Two NERS professors elected to the rank of fellow
Professor Sara Pozzi was elected to the rank of Fellow of the Institute of Nuclear Materials Management, and Professor Alec Thomas was elected to the rank of Fellow of the American Physical Society.
Professor Sara Pozzi was elected to the rank of Fellow of the Institute of Nuclear Materials Management, and Professor Alec Thomas was elected to the rank of Fellow of the American Physical Society.
By Kim Roth
Professor Sara A. Pozzi has been elected a Fellow of the Institute of Nuclear Materials Management “in recognition of her distinguished contributions to the field of nuclear materials management.”
Pozzi is founding director of the Department of Energy National Nuclear Security Administration Consortium for Verification Technology, a $25-million consortium of 12 universities and 9 national laboratories dedicated to the development of new technologies for nuclear treaty verification. She also is co-author of the Monte Carlo code MCNPX-PoliMi, in use at over 50 institutions worldwide. Her research group has pioneered the use of organic scintillators as neutron detectors in instruments that can detect, locate, and characterize special nuclear materials, such as uranium and plutonium.
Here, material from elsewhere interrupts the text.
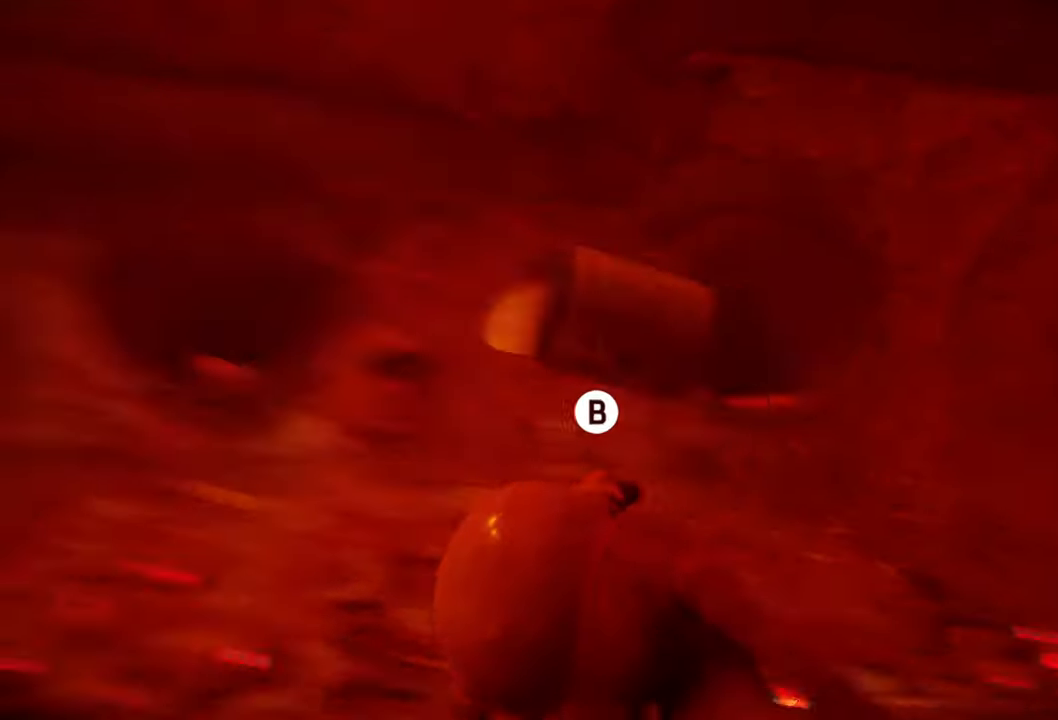
{"buttons": ["R2"], "left_stick": "up-left", "right_stick": "center", "events": [[240, "right_stick", "center"], [360, "B", "down"], [480, "B", "up"]]}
Since joining the INMM as a student in the 1990s, Pozzi has been an active contributor. She has authored or co-authored 139 papers — nearly all of them with her graduate and undergraduate students — presented at the INMM Annual Meeting and served in many leadership roles. These include serving as founding faculty advisor of the INMM University of Michigan Student Chapter since 2008. The U-M chapter is one of the Institute’s most active.
Professor Alec Thomas has been elected to the rank of Fellow of the American Physical Society (APS). Thomas was recognized “For contributions to the experimental and theoretical understanding of short pulse high intensity laser plasma interactions and in particular for the development of laser wakefield accelerators and the generation of x-rays from these beams.”
The designation of APS Fellow acknowledges members for their advances in physics, including through original research, application to science and technology, teaching or service.
Thomas’ work on high-intensity laser plasma interactions and development of laser wakefield accelerators is the focus of his recent Research Accelerator award from the College of Engineering.